Tehran, Iran on the Map

"We can't say that sanctions did not damage us. They did, but we thrashed out plans to control the damage and were able to avoid a serious dent to our economy," the central bank chief said in a rare interview.

November 22, 2012 9:09 by

Iran has avoided a “serious dent” to its economy from Western sanctions thanks to large gold reserves, high oil prices and reduced foreign imports, its central bank governor told Reuters on Wednesday.

Gold reserves were enough to last 15 years, Mahmoud Bahmani said.

He added that inflation was running at 20 percent but that there was no need to raise interest rates.

Western nations have imposed their toughest sanctions to date against Iran in an attempt to halt its disputed nuclear programme, causing the rial to plummet, inflation to jump and hundreds of thousands of Iranians to lose jobs.

“We can’t say that sanctions did not damage us. They did, but we thrashed out plans to control the damage and were able to avoid a serious dent to our economy,” the central bank chief said in a rare interview.

He was speaking on the sidelines of a summit of developing nations in Islamabad.

Despite the economic impact from the sanctions, Iran has not backed down from its nuclear programme and there were signs Tehran could be building up its capacity even further. That has sparked growing concerns in Israel, which has threatened to bomb Iranian installations.

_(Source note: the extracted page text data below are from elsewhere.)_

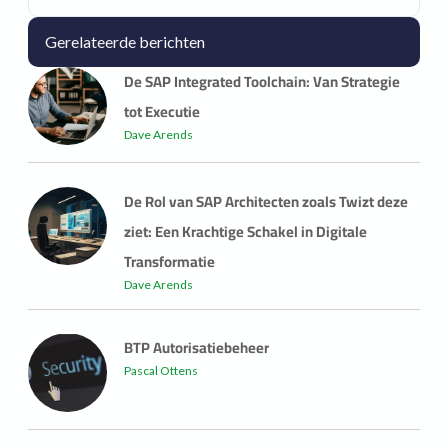
Gerelateerde berichten
De SAP Integrated Toolchain: Van Strategie
tot Executie
Dave Arends
De Rol van SAP Architecten zoals Twizt deze
ziet: Een Krachtige Schakel in Digitale
Transformatie
Dave Arends
BTP Autorisatiebeheer
Pascal Ottens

Officials from six world powers — Britain, China, France, Germany, Russia and the United States — were meeting in Brussels on Wednesday to plan for a possible new round of talks with Iran, the latest effort to resolve a decade-long standoff.

Iran denies international accusations it is seeking nuclear weapons and has so far refused to meet demands to scale back its atomic activity, insisting on immediate relief from sanctions.


To help protect its economy, Iran has built up its gold reserves over the last few years with its current holdings 12 times larger than five years ago, Bahmani said. He declined to give a specific amount since the government does not disclose such information.

“We believe that these reserves are enough for us for the next 15 years, even if we don’t import foreign gold,” he said through a translator.

The country’s official reserves, which include foreign currencies and gold, totalled $106 billion at the end of last year, according to the International Monetary Fund.

Some analysts believe the official reserves may have shrunk by several tens of billions of dollars this year because of sanctions.

In October, Iran prohibited gold exports without central bank approval, in an effort by the government to restrict outflows of wealth. The government also banned the export of about 50 basic goods, including wheat, flour, sugar and red meats, as well as aluminium and steel ingots.

Bahmani refused to speak about Iran’s foreign exchange reserves.

He added that Iran does not use its gold reserves as a bartering tool in exchange for foreign goods, despite sanctions that bar Tehran from using U.S. dollars and euros in financial transactions.

The sanctions have slashed Iran’s oil export earnings and triggered a rush by Iranians to change their savings into foreign currency, dragging the rial down by two-thirds in 15 months and boosting inflation.

Inflation in Iran was running at around 20 percent, Bahmani said.

“It’s a temporary high rate of inflation in Iran and we are trying our best to control the level and bring it down to its real value in the near future,” he said, adding he did not see a reason to raise interest rates.

High oil prices have helped limit the drop in revenue from lower crude exports. Bahmani said Iran did not want to see oil prices to rise further because of its potential impact on the global economy.